At least his book on education had an idea worth looking at. This one? There's nothing new there. It doesn't help that Freddie is even less willing to challenge his audience on their assumptions (e.g. the injustices of policing, where he basically accepts the progressive frame of "police hunting African-Americans" but with "but #Defund mainly hurts blacks though! Maybe one day but not now, not this way!").

And, add insult to injury, Amazon is wise to my tactics so I couldn't even exchange it. I'll have to wait for another credit to read Hanania and Rufo's takes on the "why 'wokeness'?" genre. They can't be worse than this.

I just started Chip War. Not much farther than the first chapters but it's not actively patronizing me so we're off to a better start. But I am debating just how much of the historical set up I care about compared to the exploration of the post-COVID situation.

The audience for these books are like 64 year old boomer centrists who think Trump is vulgar but “the left seems to be going crazy” (literally my mother). Expecting to get much out of them if you’re very online is fruitless, in many ways they’re written explicitly for people who aren’t.

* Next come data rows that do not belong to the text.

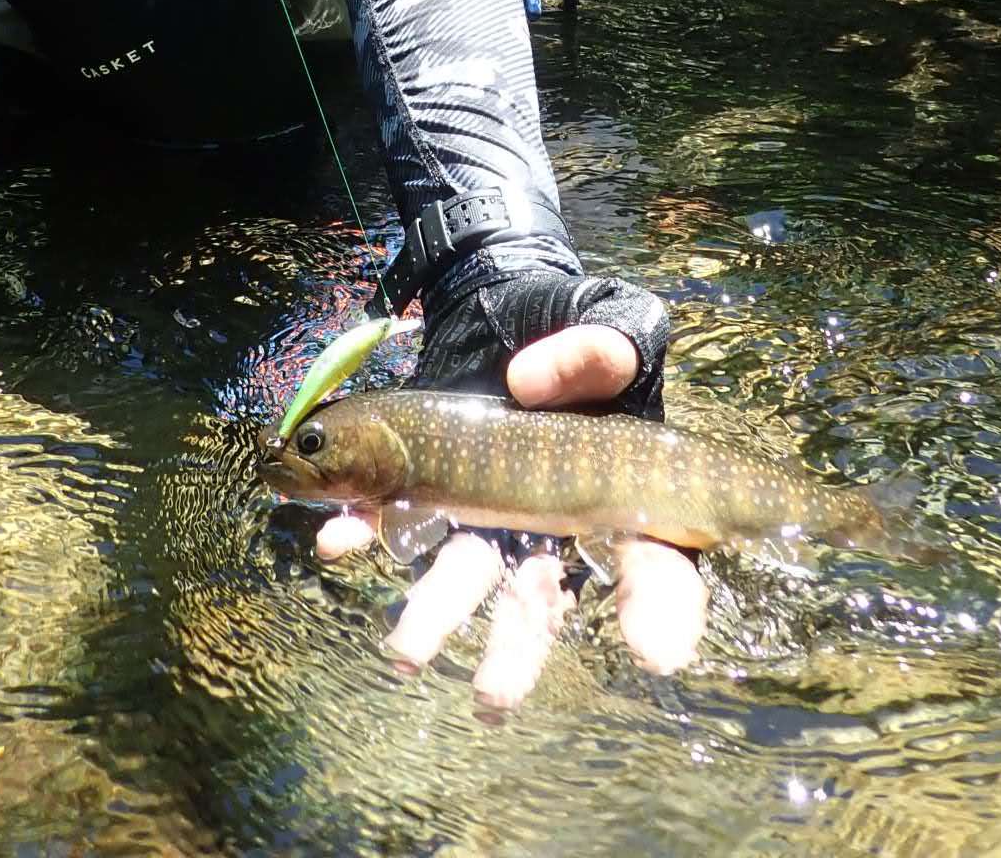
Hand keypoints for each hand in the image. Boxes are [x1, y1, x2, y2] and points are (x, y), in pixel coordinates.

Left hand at [315, 325, 709, 709]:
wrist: (505, 303)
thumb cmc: (577, 325)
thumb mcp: (613, 321)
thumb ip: (595, 350)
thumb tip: (529, 382)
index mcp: (617, 499)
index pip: (657, 567)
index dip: (661, 611)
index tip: (653, 651)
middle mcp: (547, 519)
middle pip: (540, 596)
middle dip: (515, 651)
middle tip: (493, 696)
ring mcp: (481, 505)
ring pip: (460, 570)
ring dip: (430, 611)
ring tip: (403, 651)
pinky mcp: (423, 476)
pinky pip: (390, 513)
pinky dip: (361, 529)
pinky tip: (339, 539)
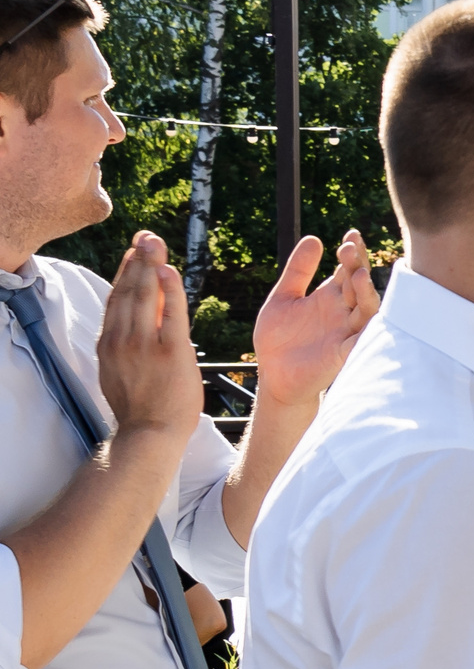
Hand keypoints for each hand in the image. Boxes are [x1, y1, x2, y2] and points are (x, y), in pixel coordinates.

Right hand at [94, 231, 200, 443]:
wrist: (150, 434)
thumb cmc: (142, 407)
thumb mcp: (120, 371)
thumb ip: (125, 345)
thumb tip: (133, 324)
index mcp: (109, 344)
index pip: (116, 299)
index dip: (125, 272)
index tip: (133, 251)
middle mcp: (122, 340)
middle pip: (128, 291)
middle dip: (137, 259)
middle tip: (147, 235)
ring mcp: (144, 346)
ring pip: (145, 297)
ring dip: (150, 266)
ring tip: (154, 242)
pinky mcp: (169, 353)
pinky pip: (170, 314)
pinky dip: (169, 290)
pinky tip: (168, 270)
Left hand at [251, 229, 379, 408]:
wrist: (274, 375)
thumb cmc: (279, 339)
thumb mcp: (283, 297)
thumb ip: (298, 270)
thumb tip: (314, 238)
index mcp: (329, 297)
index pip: (347, 270)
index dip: (352, 253)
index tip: (351, 235)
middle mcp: (342, 312)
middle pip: (358, 285)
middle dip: (357, 266)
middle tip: (349, 248)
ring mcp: (345, 332)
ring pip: (366, 309)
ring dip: (365, 293)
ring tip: (359, 276)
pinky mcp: (343, 353)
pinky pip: (361, 340)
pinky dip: (367, 329)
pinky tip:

Yeah, at this point it's my fault for buying books based on liking someone's (less dense) online output and just expecting them to say something different without checking. I got Freddie's cause I liked his first and figured it'd be more of the same.

But this is arguably bad even for the John McWhorter "I'm a fellow tribe member, it's okay. You're not crazy or racist if you ignore these wokes" genre

Of course, in hindsight, part of it may just be that I am (was, I dunno) way more of a normie-leftist on education than crime. IIRC Others here without that problem also complained about some of the same behavior I'm noting here in The Cult of Smart too.